PROPAGANDA FOR CHANGE is a project created by the students of Behaviour Change (ps359) and Professor Thomas Hills at the Psychology Department of the University of Warwick. This work was supported by funding from Warwick's Institute for Advanced Teaching and Learning.
Friday, March 4, 2016
Want a healthy heart? Drink alcohol!
The main aim of this advertisement is to try to promote the benefits of drinking alcohol, and encourage people to drink alcohol moderately as researchers have found that drinking small amounts of alcohol regularly may reduce risks of heart attacks and heart failures.
This advertisement has included multiple persuasion techniques, mostly based the peripheral route of persuasion suggested by Petty and Cacioppo's Elaboration Likelihood Model (ELM) (1986). According to ELM, the peripheral route of persuasion focuses on factors that are not directly related to the message, such as, attractiveness and clothing (Rowley, 1997).
A female wearing a doctor's uniform, and the word expert are used as researchers have suggested that the credibility and expertise of the person who delivers the argument is very important in determining how persuasive the argument is. Source expertise is found to be especially significant in influencing the persuasiveness of quantitative info (the fact about drinkers are 21% less likely than non-drinkers to experience heart conditions) when presented as a peripheral cue (Artz and Tybout, 1999).

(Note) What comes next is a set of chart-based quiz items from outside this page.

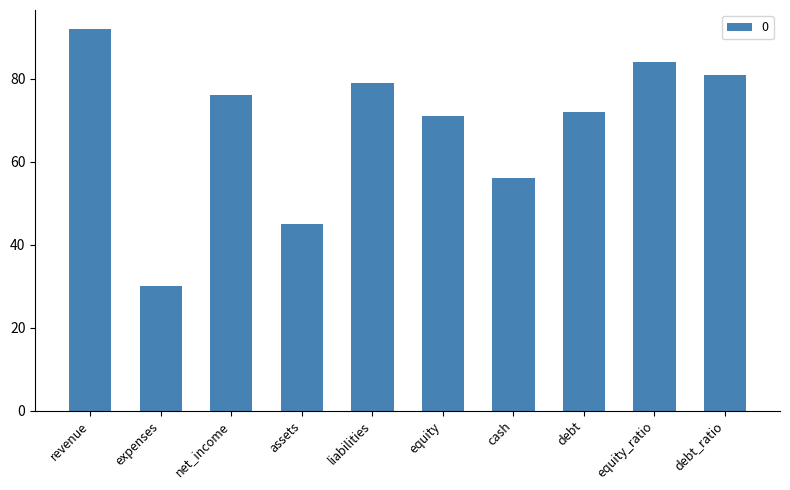

Is it true that the value at debt is 23?

False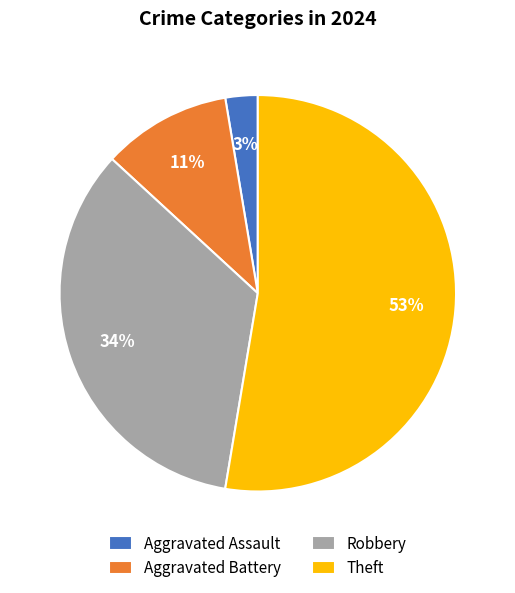

To the nearest percent, what percentage of the pie is Aggravated Assault?

3%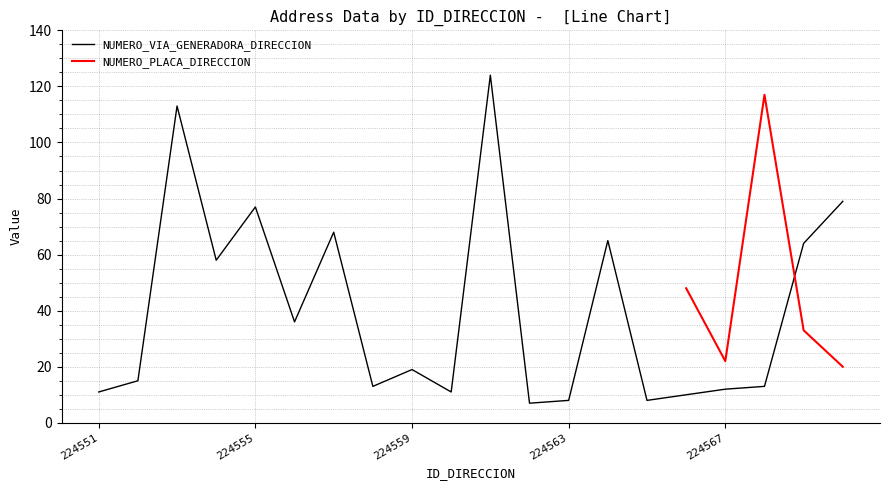

Between 224561 and 224570, which is larger?

224561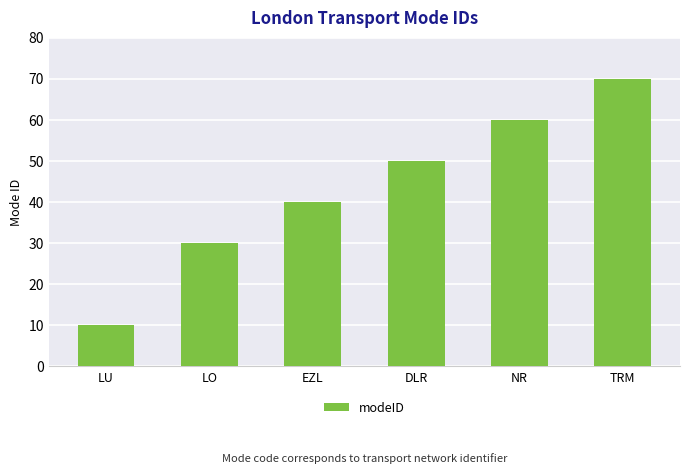

Count the values in the range 30 to 60.

4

The female chosen is also be considered to be physically attractive, and her physical attractiveness is also one of the determinants of the persuasiveness of the argument. It has been found that the strength of the argument does not affect persuasiveness if the deliverer of the argument is highly attractive (Pallak, 1983).
The use of rhetorical questions (where the answer is implicit within the question) as the start allowed the advertisement to grab the audiences' attention and have the audiences focus their attention on the topic (in this case, drinking moderately). It has been found that rhetorical questions elicit judgement from people on the specific topic. Relevant information is also found to be crucial for judgement to be made (Howard, 1990). However, when topic is of high personal relevance (which it is in this case as everyone are prone to risks of heart conditions), arguments can be made more persuasive by rhetorical questions if they are weak, hence only small amount of facts are provided and only facts that support the arguments are provided (Petty et al., 1981).
Gémes, K., Janszky, I., Ahnve, S., László, K. D., Laugsand, L. E., Vatten, L. J., Mukamal, K. J. (2016). Light-to-moderate drinking and incident heart failure - the norwegian hunt study. International Journal of Cardiology, 203, 553-560
Artz, N., Tybout, A. M. (1999). The moderating impact of quantitative information on the relationship between source credibility and persuasion: a persuasion knowledge model interpretation. Marketing Letters, 10, 51-62
Howard, D. J. (1990). Rhetorical question effects on message processing and persuasion: the role of information availability and the elicitation of judgement. Journal of Experimental Social Psychology, 26, 217-239
Pallak, S. R. (1983). Salience of communicator's physical attractiveness and persuasion: a heuristic versus systematic processing interpretation. Social Cognition, 2, 158-170
Petty, R. E., Cacioppo, J. T., Heesacker, M. (1981). Effects of rhetorical questions on persuasion: a cognitive response analysis. Journal of Personality and Social Psychology, 40, 432-440
Rowley, M. W. (1997). Channel and multiple sources: an examination of the effects of peripheral cues in persuasion.